Когда-то Анжелика жила в родном доме и любила кузена Алессандро. Он представлялся ей не только лучшим другом, но и прекрасным принцем из сказки об Алых Крыльях.
Юная Анж много ночей подряд чертила эти крылья по книге художника, погибшего лет за триста до ее рождения. И совсем забыла, что Крылья по легенде должен изготовить влюбленный принц. Это его роль — прилететь на них за своей принцессой. Еще там была добрая фея, но с ними в жизни как-то не получается.
Вместо нее у Анж древний художник — гений или безумец. Тот, кто ушел в Светлый Ирий давным-давно. А может, даже улетел. Легенда загадочно умалчивает.
— Мать-настоятельница! Откройте! Слышите?
Мать. Мать никогда не бросит детей. Но их могут и пощадить. А вот ее — уже нет.
И монастырь никогда не был ее личным выбором.
Вот и потайная дверь. Через старый шкаф. Обнаружена давным-давно.
Потому Анжелика и выбрала эту келью. Были ведь и удобнее. Но бывшая пленница так любила порой выбрести ночью на крышу.
Темная лестница на пыльный чердак, еще более узкая — на широкую крышу. Под клонящееся к закату солнце. Слишком медленно.
Всё, дальше бежать некуда.
Прощайте, любимые книги и чертежи. И как же далеко еще спасительные сумерки! И свободная Иза.
Зато рукотворные крылья — вот они. Не алые, а черные. Цветов многоликой Мэндской ночи. Других здесь просто не найти. Не родной дом.
В монастыре ведь не любовь, а вечный траур.
Но здесь тоже можно не спать ночами. И мать-настоятельница живет в келье одна. Хоть какая-то привилегия. Из тех, что и впрямь необходимы.
Как легко продеть руки в раму. Под свист вольного ветра. Под собственное бешено колотящееся сердце.
Решилась бы она вот так рискнуть жизнью — если бы не крайняя необходимость?
Иза вот так же в пятнадцать лет шагнула во тьму. Неужели Анжелика теперь струсит в двадцать три?

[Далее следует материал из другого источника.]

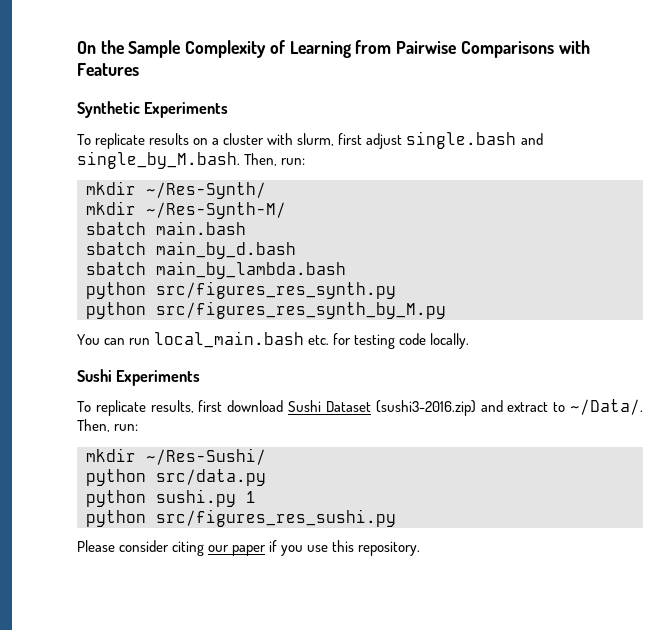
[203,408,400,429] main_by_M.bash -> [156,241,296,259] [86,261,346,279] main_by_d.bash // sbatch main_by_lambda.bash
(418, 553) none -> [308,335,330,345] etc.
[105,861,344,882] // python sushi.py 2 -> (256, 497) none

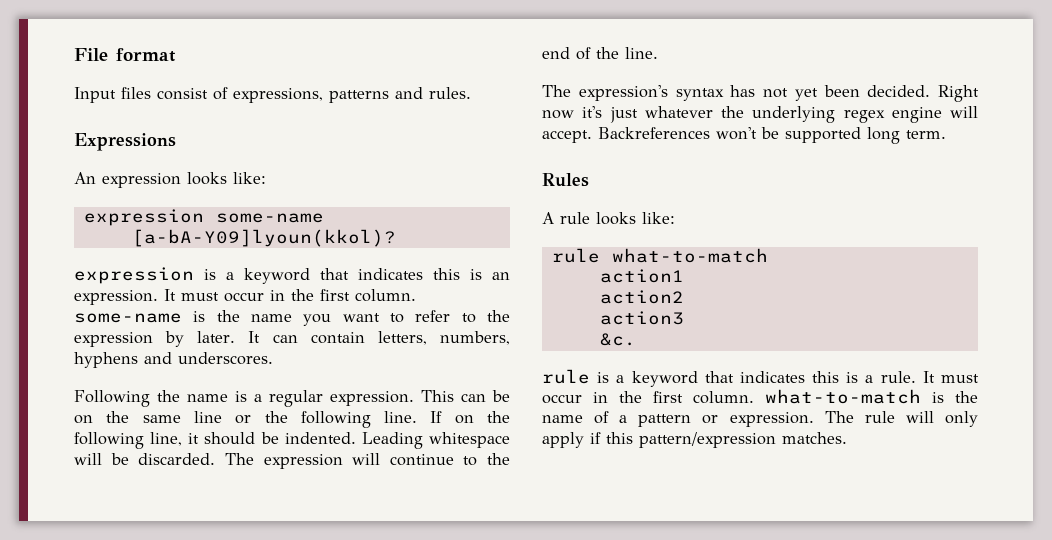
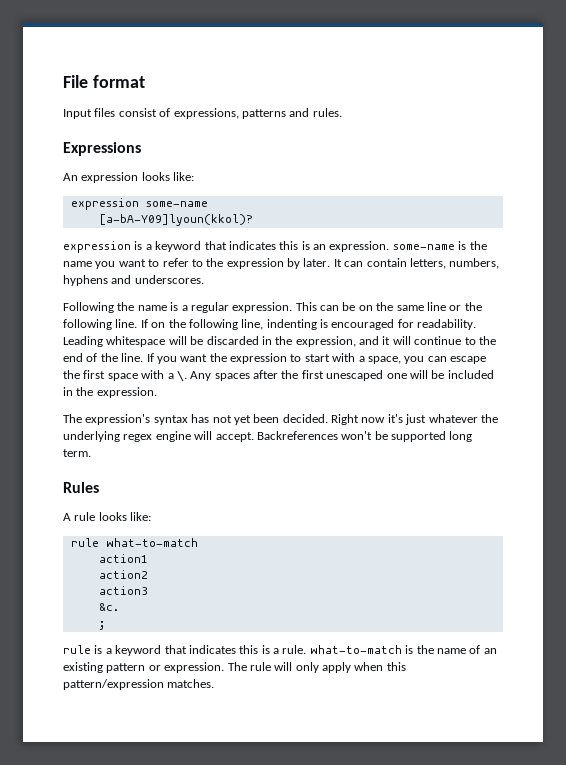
[164,289,416,302] It must occur in the first column. -> (390, 246) none
[188,432,510,449] [74,453,343,469] it should be indented. Leading whitespace will be discarded. The expression -> [266,319,477,330] [63,336,391,347] indenting is encouraged for readability. Leading whitespace will be discarded in the expression, and it
(658, 53) none -> [146,353,486,364] [63,370,494,382] [63,387,157,398] If you want the expression to start with a space, you can escape the first space with a \. Any spaces after the first unescaped one will be included in the expression.
(636, 339) none -> [98,621,105,630] // ;
[922,371,979,383] [542,391,754,404] It must occur in the first column. -> (307, 649) none
[619,415,628,423] a -> [483,648,497,654] [63,662,103,673] an existing
[590,432,601,444] if -> [354,662,384,671] when

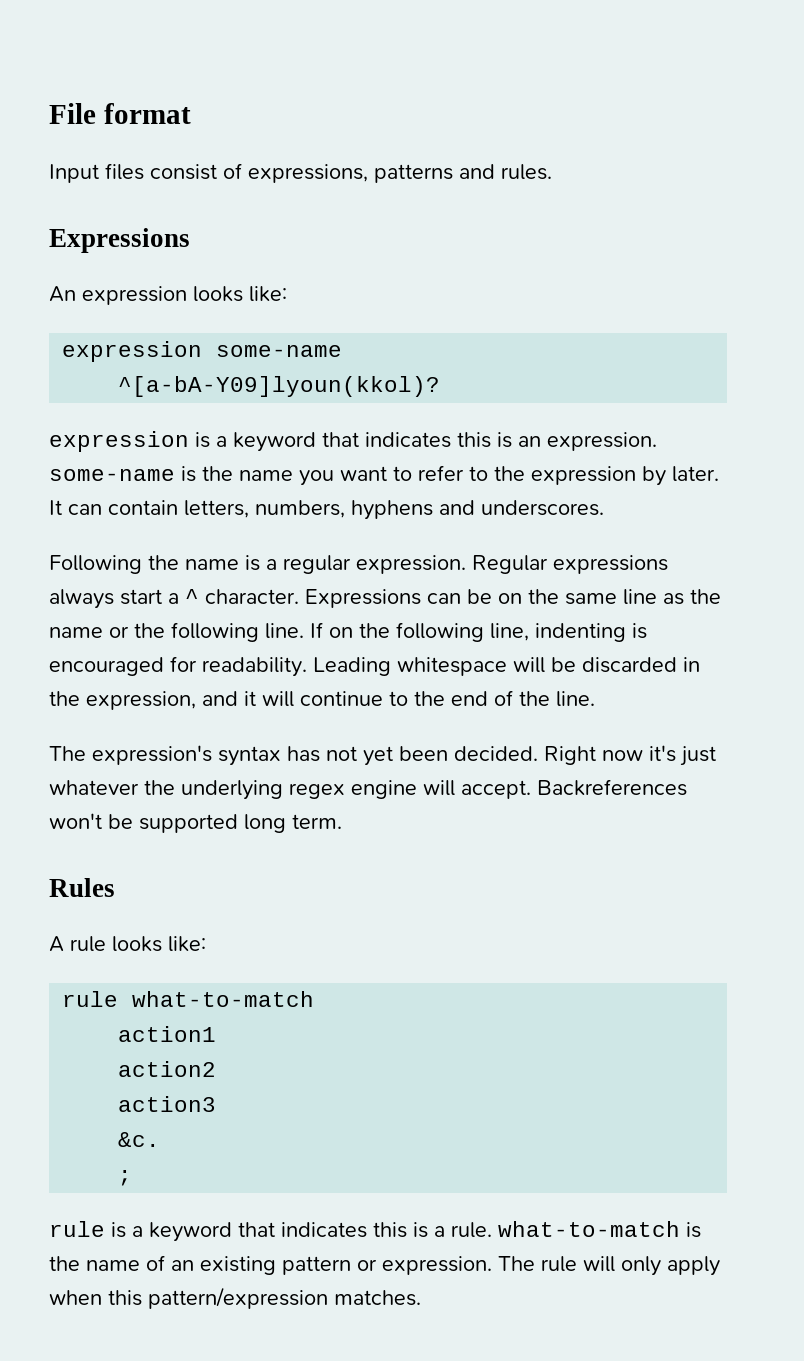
[98,214,253,226] [a-bA-Y09]lyoun(kkol)? -> [118,376,441,397] ^[a-bA-Y09]lyoun(kkol)?
[295,302,317,311] This -> [472,555,668,574] [49,589,421,609] Regular expressions always start a ^ character. Expressions
(446, 306) none -> [663,589,721,605] [49,627,103,638] as the name
[146,353,486,364] [63,370,494,382] [63,387,157,398] If you want the expression to start with a space, you can escape the first space with a \. Any spaces after the first unescaped one will be included in the expression. -> (595, 699) none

Сестра была права — когда твердила, что может не успеть спасти ее. Значит — теперь спасайся сама.
Смерть или свобода. Чтобы помочь хоть кому-то — нужно выжить самой. А для этого — рискнуть. Всем. Теряешь-то тоже — всё.
И еще легче оказалось шагнуть в пропасть. В ледяные объятия ветра… Взлететь. Не вверх, так вниз.

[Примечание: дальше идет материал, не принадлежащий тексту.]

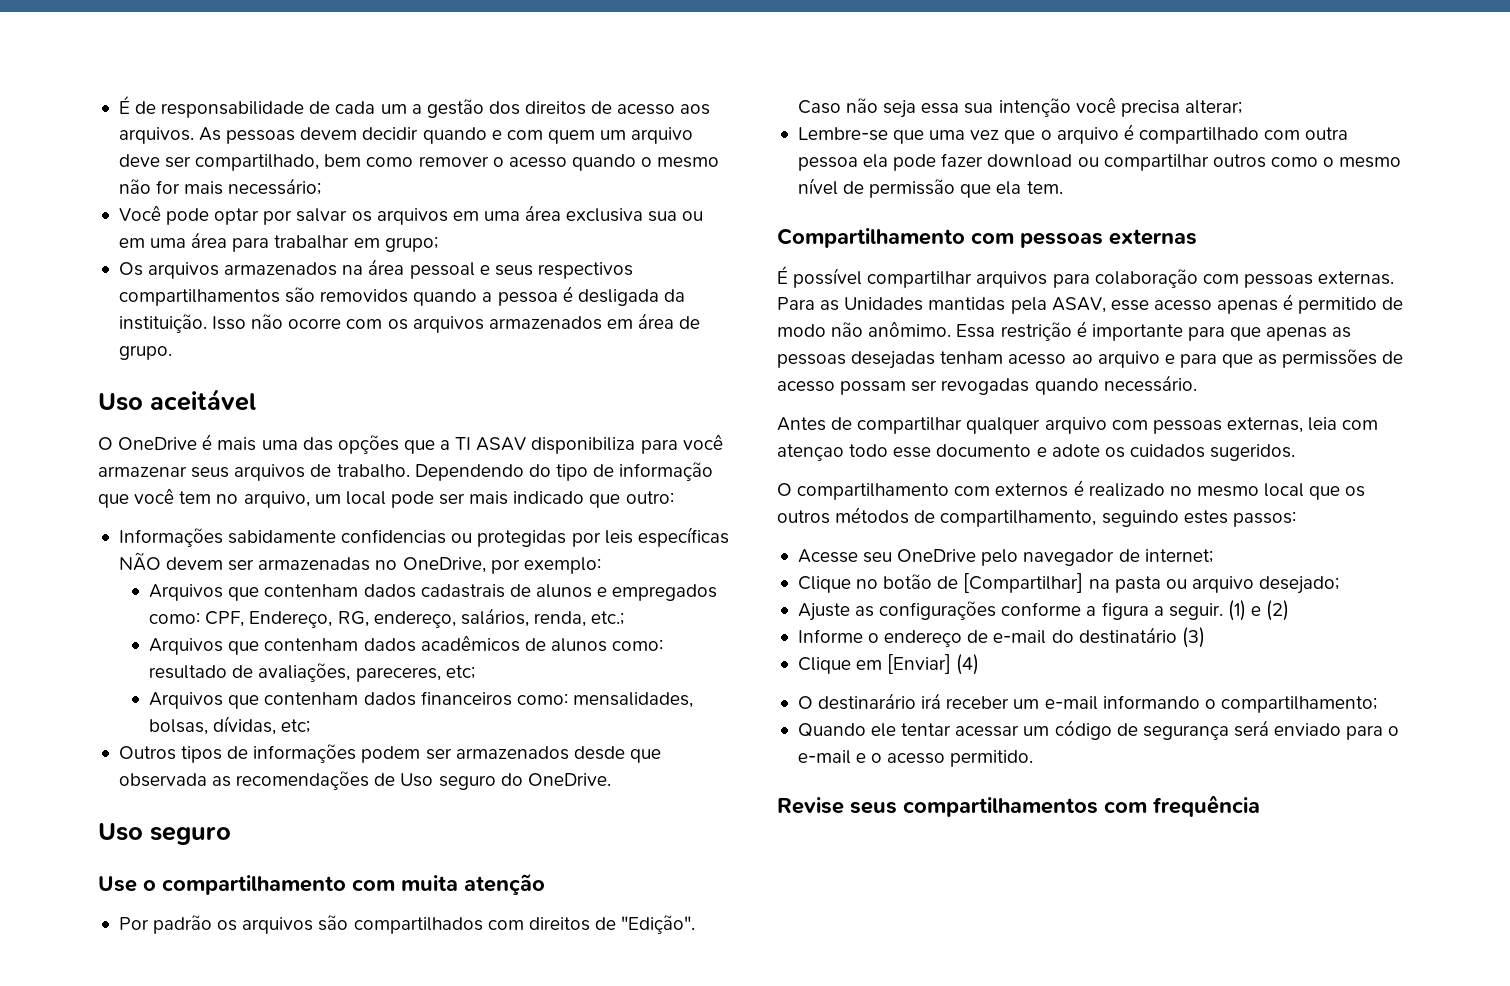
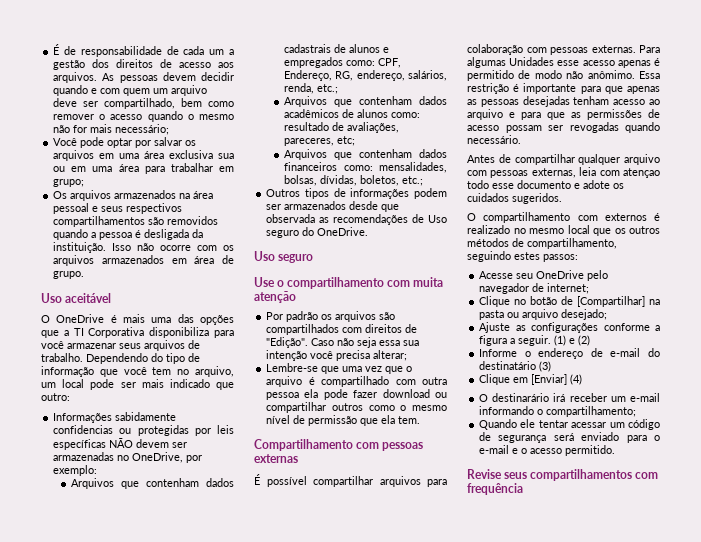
[476,437,527,451] ASAV -> [88,327,145,338] Corporativa
[281,719,311,733] etc; -> [360,175,424,186] boletos, etc.;
[820,297,1106,314] as Unidades mantidas pela ASAV, -> [467,57,555,68] algumas Unidades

Внизу — каменные плиты. Упадешь — разобьешься насмерть. Тоже свобода. Не хуже участи, уготованной убийцей невезучего Алессандро. В грядущую ночь Великой Мерзости, чтоб ей!
Ветер качнул Анж, весело надул черные тряпки…
И понес ее прочь. Медленно набирая высоту. Оставляя башенки монастыря внизу. И любимую привычную крышу. Самую любимую — в нелюбимом месте.
Анж и впрямь летит! Потому что на раме не «тряпки», а и впрямь — крылья. Художник не солгал и не ошибся!
И пронзительно заныли мышцы рук. Тренировала их, тренировала, но для такого — недостаточно.
Беглянка летит. Ввысь и прочь. Под яростные крики солдатни. Под вопли: «Ведьма!»
Конечно, ведьма. Не монахиня же, в самом деле. Они не летают. И уж тем более — не мастерят сами крылья.
Повезло, что ветер обвил юбки вокруг ног. Мог ведь и задрать. На радость солдатне внизу.
Под их бессильные вопли.
И под одиночные — уже не бессильные! — выстрелы. Быстро же они опомнились.